特に肩書の立派さで、転職したところで、周囲の期待に押しつぶされることになる。履歴書や職務経歴書の立派さで、転職しても、転職サービスの会社を喜ばせるだけで、入社した人材も、それを受けた会社も不幸なだけだ。
資格を持っていても、その知識は実務においては2割くらいしか役に立たないと言われる。あとの8割は実戦で身に着けるしかない。そもそも試験勉強をしていたときの知識が未来永劫仕えるわけでもない。制度は毎年変わるのだから。

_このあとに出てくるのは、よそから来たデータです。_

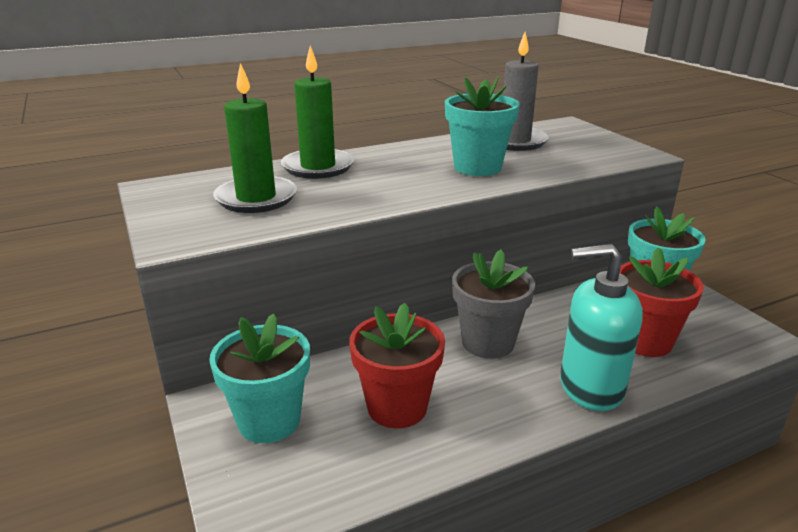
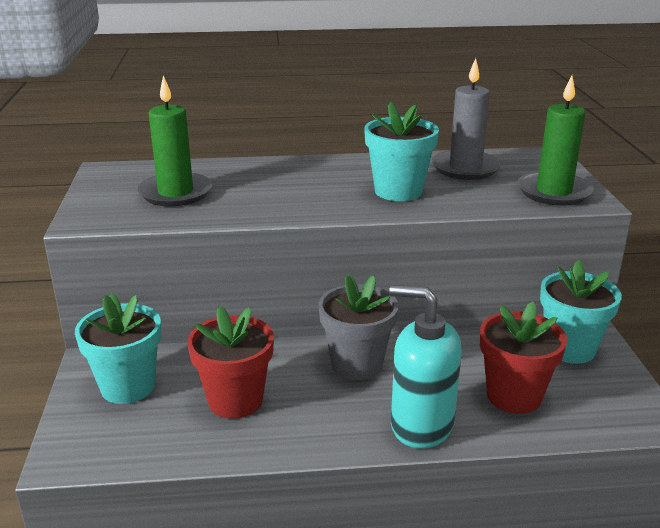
camera: 20 degrees right, 0 degrees up
(318, 167) = (252, 170): green candle -> green candle (553, 192)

武器の用法とは、資格であり、啓蒙本で習得した知識である。特に知識の準備もできずに実践への活かし方もわからないというのであれば、ビジネスパースンとしては能力不足と言わざるを得ない。
以上は雇われ人と言うスタンスではあるが、起業家でも同じこと。ホームページの立派さとか、これだけの資格を持っている人がいますと誘い込んでも、中身がなけりゃ、お客にはなりゃしない。もはや肩書以外の個性で勝負する時代になっている。
最近、お客は肩書や資格だけでなびく時代ではない。
[教訓]
〇肩書よりも内容で勝負しろ。
〇資格や知識以上に、実戦での活かし方の方が大切。
〇肩書よりも人を魅き付ける人間性で勝負する時代になった。営業力にもつながる。